What followed, for my part, was years of words. Words of comfort. Words of resolution. Words in cathedrals and before Congress and at military cemeteries.
But now, finally, the words of Osama bin Laden's obituary.
9/11 was the cruel and random suffering of an earthquake -- but an earthquake with an author, well pleased by his work. Nothing was more obscene that day than his delight.
On 9/11, however, America awakened to problems larger than one man's evil and goals greater than his punishment. The main strategic consequence of 9/11 was to lower America's threshold of acceptable risk. In a world of countless dangers, a president must choose which to confront and which to tolerate. A threat that germinated in Sudan and thrived in Afghan training camps had been considered worth monitoring but not ending.

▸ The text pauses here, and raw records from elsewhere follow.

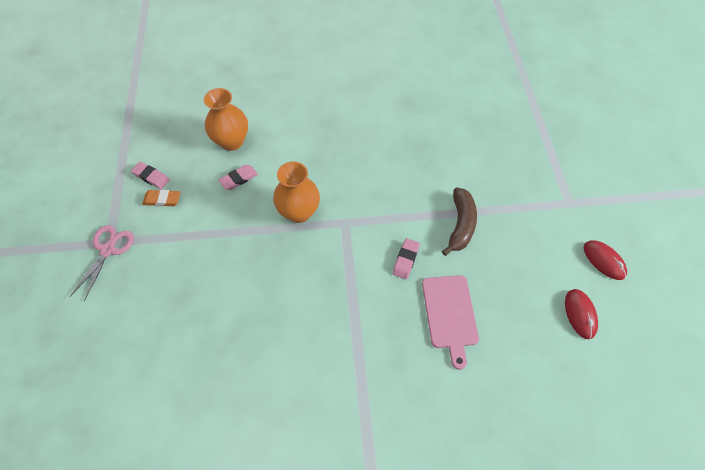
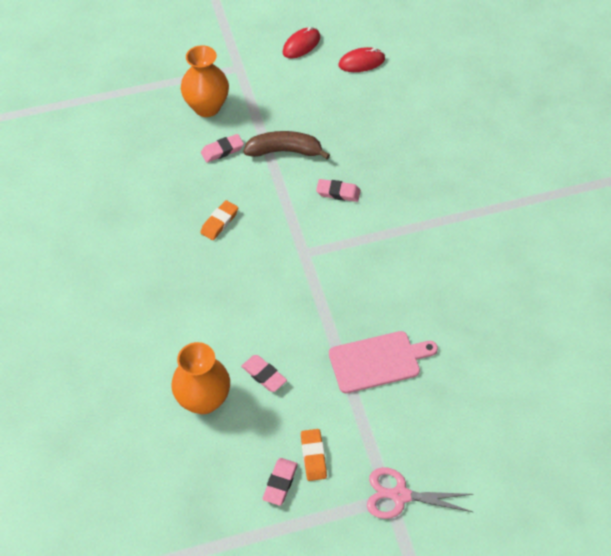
camera: 100 degrees left, 5 degrees down
orange vase [273,162,320,223] -> orange vase moved to [181,45,229,117]
pink cutting board [422,275,479,370] -> pink cutting board moved to [329,331,438,393]
none -> orange eraser [200,200,238,240]
none -> pink eraser [201,134,244,163]

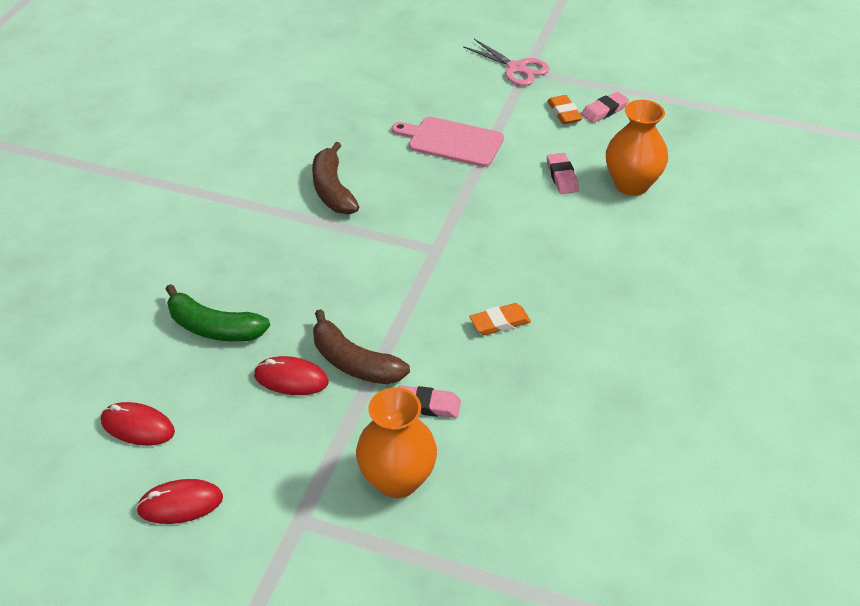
camera: 145 degrees left, 10 degrees down
orange eraser [301,429,327,481] -> orange eraser turned 45 degrees counterclockwise [547,95,582,124]
pink eraser [316,179,361,202] -> none
none -> green banana [166,284,270,342]
none -> red mouse [254,356,329,395]
none -> brown banana [312,142,359,214]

Following 9/11, this and similar threats would not be tolerated. Call this pre-emption or hide behind euphemism, but an American president could no longer allow dangers to fully form before acting. The Afghan War became inevitable. The Iraq War was wrong in diagnosis but not in theory -- far fewer would have objected if weapons of mass destruction had been found. The prospect of a nuclear Iran became less acceptable. Drone strikes and special operations raids against terrorist targets began and still expand.

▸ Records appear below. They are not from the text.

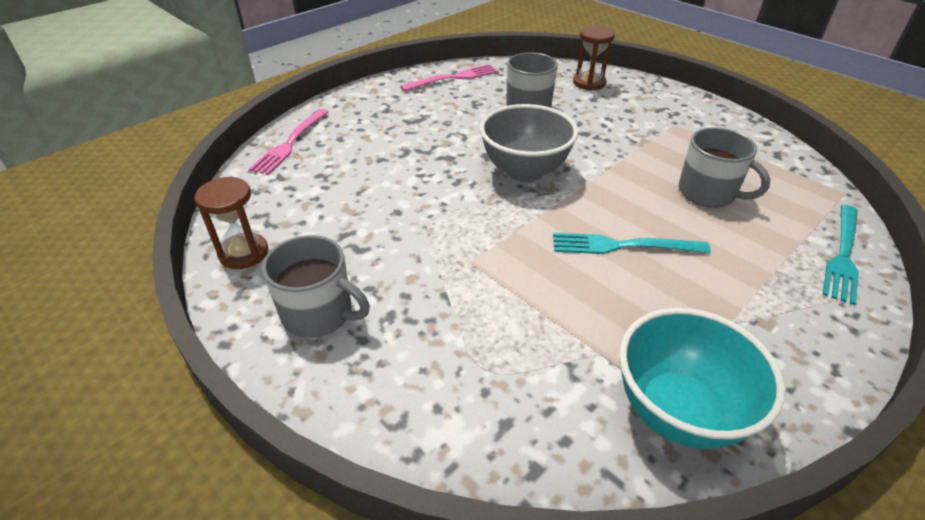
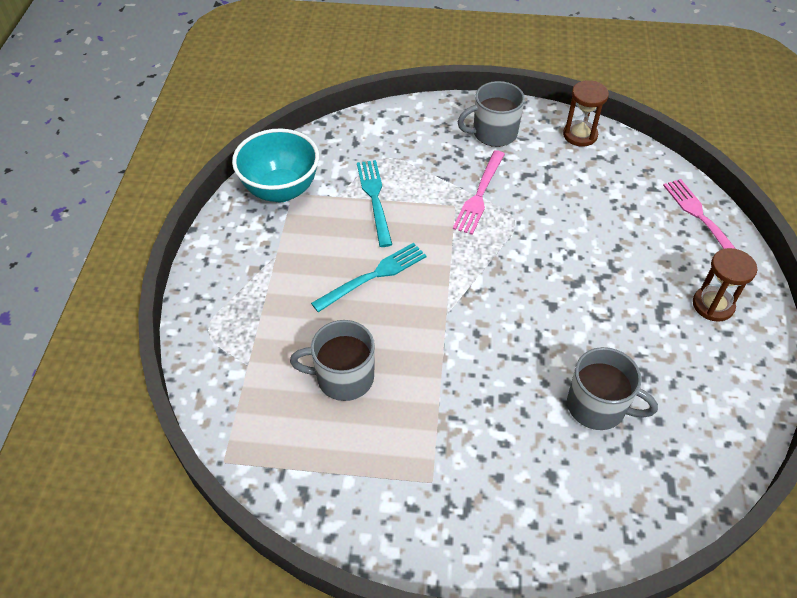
camera: 140 degrees right, 10 degrees up
pink fork [400,64,498,91] -> pink fork moved to [453,150,505,235]
grey bowl [480,104,578,182] -> none
brown hourglass [573,26,615,90] -> brown hourglass moved to [693,248,757,322]
turquoise fork [823,205,859,305] -> turquoise fork moved to [357,160,392,247]

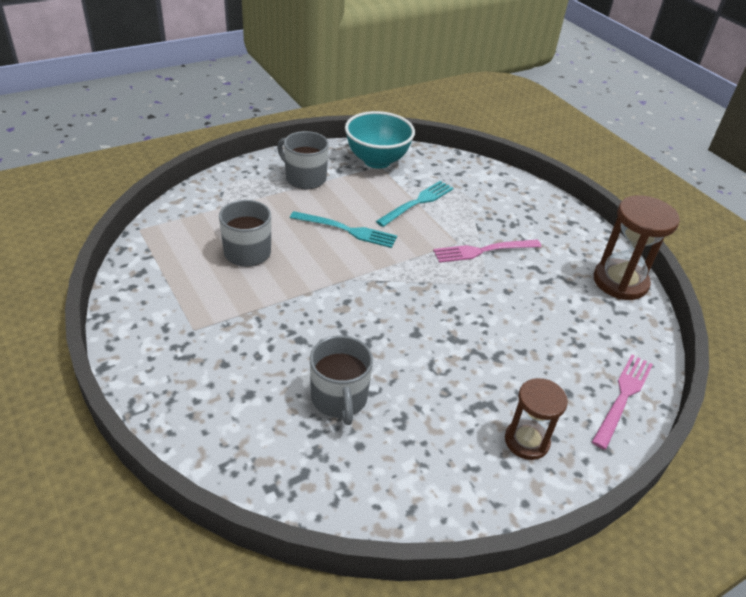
camera: 50 degrees right, 10 degrees down
grey mug [458,81,525,147] -> grey mug moved to [277,131,329,189]
brown hourglass [563,80,609,146] -> brown hourglass [593,195,680,300], size x1.54

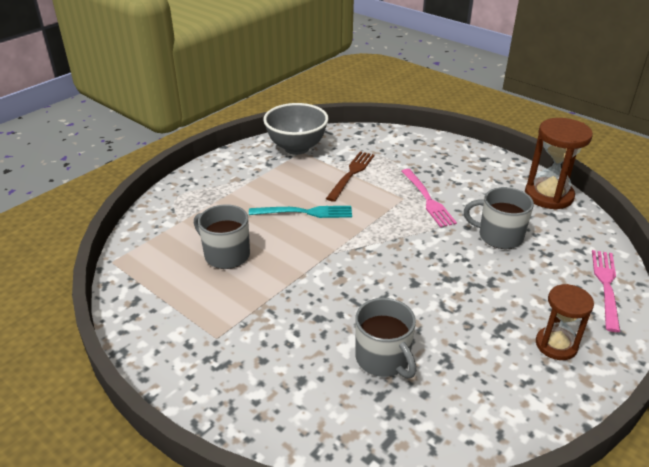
camera: 15 degrees left, 5 degrees down
grey mug [277,131,329,189] -> grey mug moved to [464,187,534,249]
turquoise bowl [345,111,415,169] -> grey bowl [263,103,329,155]
turquoise fork [376,181,454,227] -> brown fork [326,151,375,202]
pink fork [433,240,541,263] -> pink fork turned 75 degrees counterclockwise [401,169,457,227]

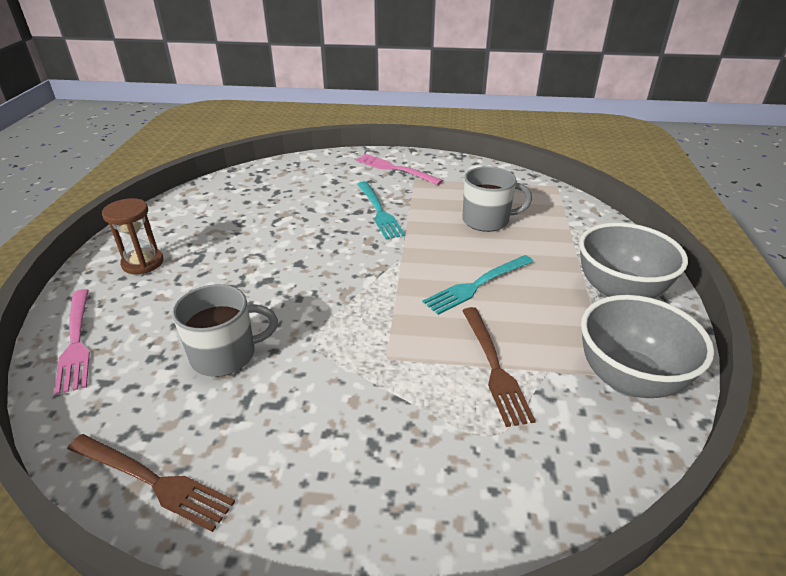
camera: 145 degrees right, 0 degrees up
grey mug [355,298,416,378] -> none
pink fork [401,169,457,227] -> pink fork moved to [356,154,443,185]
brown hourglass [525,118,593,210] -> brown fork [67,434,235,532]
none -> turquoise fork [357,181,405,239]
none -> grey bowl [579,223,688,298]

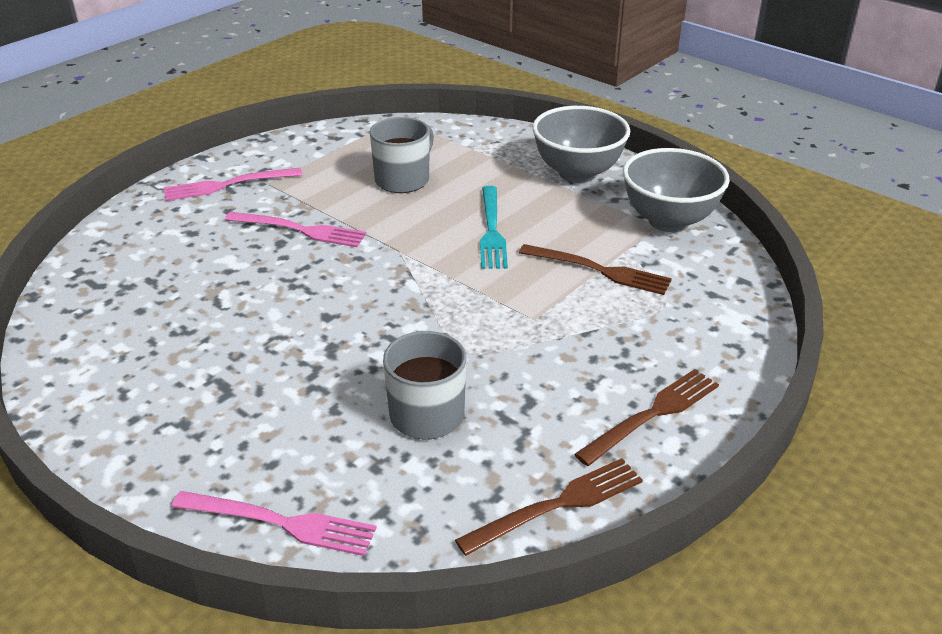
camera: 55 degrees left, 0 degrees up
brown hourglass [102,198,164,275] -> none
turquoise fork [357,181,405,239] -> pink fork [225,212,367,247]
none -> brown fork [574,369,719,466]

The result has been a global war of varied intensity and uncertain duration. By the measure of preventing terrorist attacks on America, it has been a success. By the measure of military casualties, it is a sad and continual burden. The rules of this unprecedented conflict have been improvised by generals, courts and lawyers, to almost no one's satisfaction. Americans, to the extent they pay attention, seem weary of the whole enterprise. But even a president who campaigned as a peace candidate has been compelled by his daily intelligence briefings to intensify the war. And it does not end in Abbottabad.
A return to innocence is not possible without an increase in danger. With terrorism increasingly empowered by technology, pre-9/11 calculations of acceptable risk are even less responsible.